Job item
Whenever the word "استرس" appears in a line of the listing, copy that line.

Dataset records
———

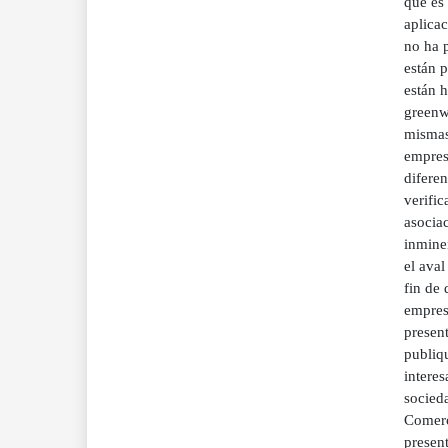
que es
aplicac
no ha 
están p
están 
greenwa
mismas 
empres
difere
verific
asociac
inminen
el ava
fin de 
empresa
present
publiq
intere
socieda
Comerci
presen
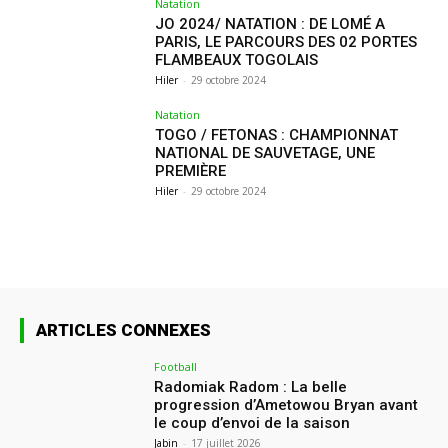
Natation
JO 2024/ NATATION : DE LOMÉ A
PARIS, LE PARCOURS DES 02 PORTES
FLAMBEAUX TOGOLAIS
Hiler
-
29 octobre 2024
Natation
TOGO / FETONAS : CHAMPIONNAT
NATIONAL DE SAUVETAGE, UNE
PREMIÈRE
Hiler
-
29 octobre 2024
ARTICLES CONNEXES
Football
Radomiak Radom : La belle
progression d’Ametowou Bryan avant
le coup d’envoi de la saison
Jabin
-
17 juillet 2026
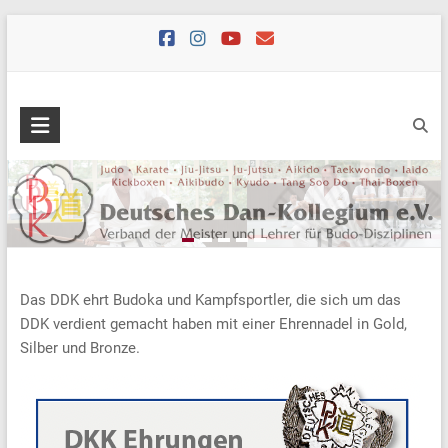
Skip
to
content
Das DDK ehrt Budoka und Kampfsportler, die sich um das
DDK verdient gemacht haben mit einer Ehrennadel in Gold,
Silber und Bronze.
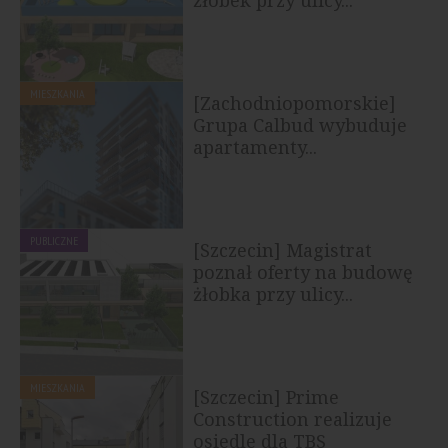
MIESZKANIA
[Zachodniopomorskie]
Grupa Calbud wybuduje
apartamenty...
PUBLICZNE
[Szczecin] Magistrat
poznał oferty na budowę
żłobka przy ulicy...
MIESZKANIA
[Szczecin] Prime
Construction realizuje
osiedle dla TBS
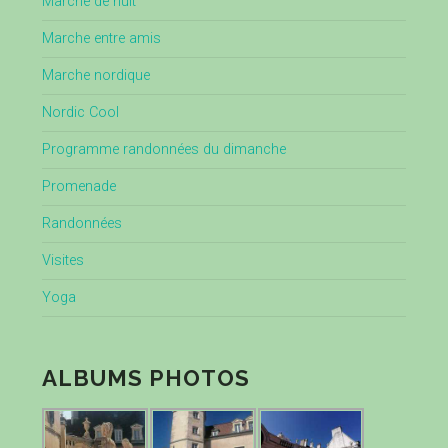
Marche de nuit
Marche entre amis
Marche nordique
Nordic Cool
Programme randonnées du dimanche
Promenade
Randonnées
Visites
Yoga
ALBUMS PHOTOS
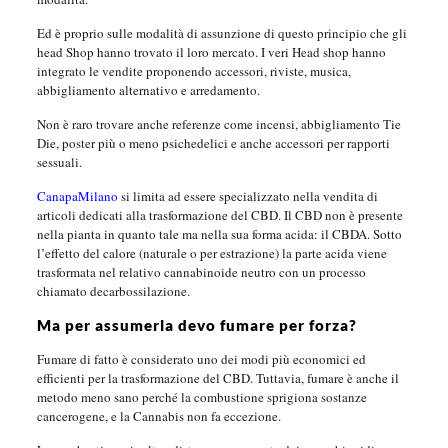
Ed è proprio sulle modalità di assunzione di questo principio che gli
head Shop hanno trovato il loro mercato. I veri Head shop hanno
integrato le vendite proponendo accessori, riviste, musica,
abbigliamento alternativo e arredamento.
Non è raro trovare anche referenze come incensi, abbigliamento Tie
Die, poster più o meno psichedelici e anche accessori per rapporti
sessuali.
CanapaMilano
si limita ad essere specializzato nella vendita di
articoli dedicati alla trasformazione del CBD. Il CBD non è presente
nella pianta in quanto tale ma nella sua forma acida: il CBDA. Sotto
l’effetto del calore (naturale o per estrazione) la parte acida viene
trasformata nel relativo cannabinoide neutro con un processo
chiamato decarbossilazione.
Ma per assumerla devo fumare per forza?
Fumare di fatto è considerato uno dei modi più economici ed
efficienti per la trasformazione del CBD. Tuttavia, fumare è anche il
metodo meno sano perché la combustione sprigiona sostanze
cancerogene, e la Cannabis non fa eccezione.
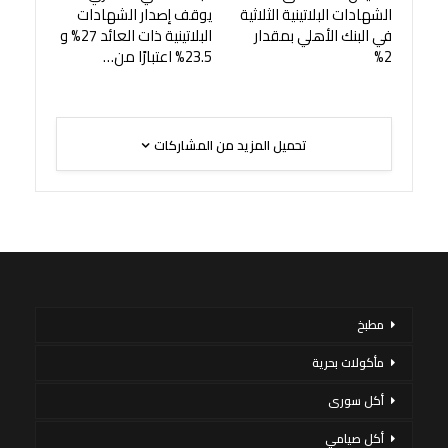
الشهادات البلاتينية الثلاثية
يوقف إصدار الشهادات
في البنك الأهلي بمقدار
البلاتينية ذات العائد 27% و
2%
23.5% اعتبارًا من…
تحميل المزيد من المشاركات
مطبخ
مأكولات بحرية
أكل سورى
أكل صيامي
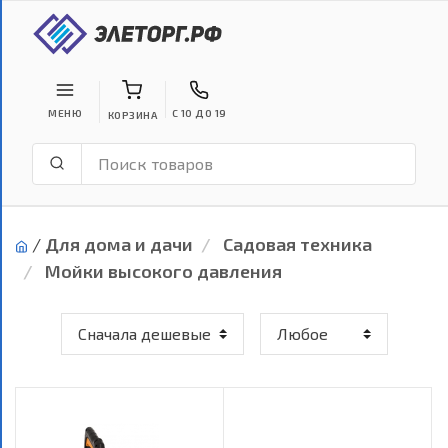
МЕНЮ
С 10 ДО 19
КОРЗИНА
/
Для дома и дачи
Садовая техника
Мойки высокого давления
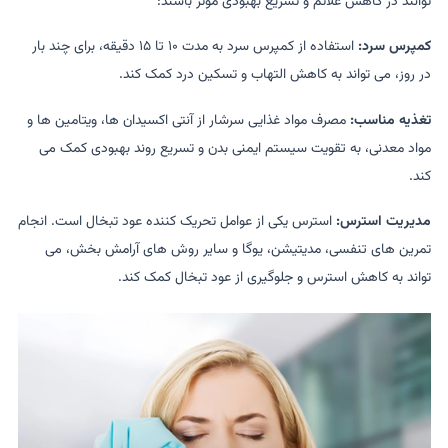
توانند در کاهش علائم و تسریع بهبودی مؤثر باشند:
کمپرس سرد:
استفاده از کمپرس سرد به مدت ۱۰ تا ۱۵ دقیقه، برای چند بار
در روز، می تواند به کاهش التهاب و تسکین درد کمک کند.
تغذیه مناسب:
مصرف مواد غذایی سرشار از آنتی اکسیدان ها، ویتامین ها و
مواد معدنی، به تقویت سیستم ایمنی بدن و تسریع روند بهبودی کمک می
کند.
مدیریت استرس:
استرس یکی از عوامل تحریک کننده عود تبخال است. انجام
تمرین های تنفسی، مدیتیشن، یوگا و سایر روش های آرامش بخش، می
تواند به کاهش استرس و جلوگیری از عود تبخال کمک کند.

———

Finished exercise
مدیریت استرس:
استرس یکی از عوامل تحریک کننده عود تبخال است. انجام
تواند به کاهش استرس و جلوگیری از عود تبخال کمک کند.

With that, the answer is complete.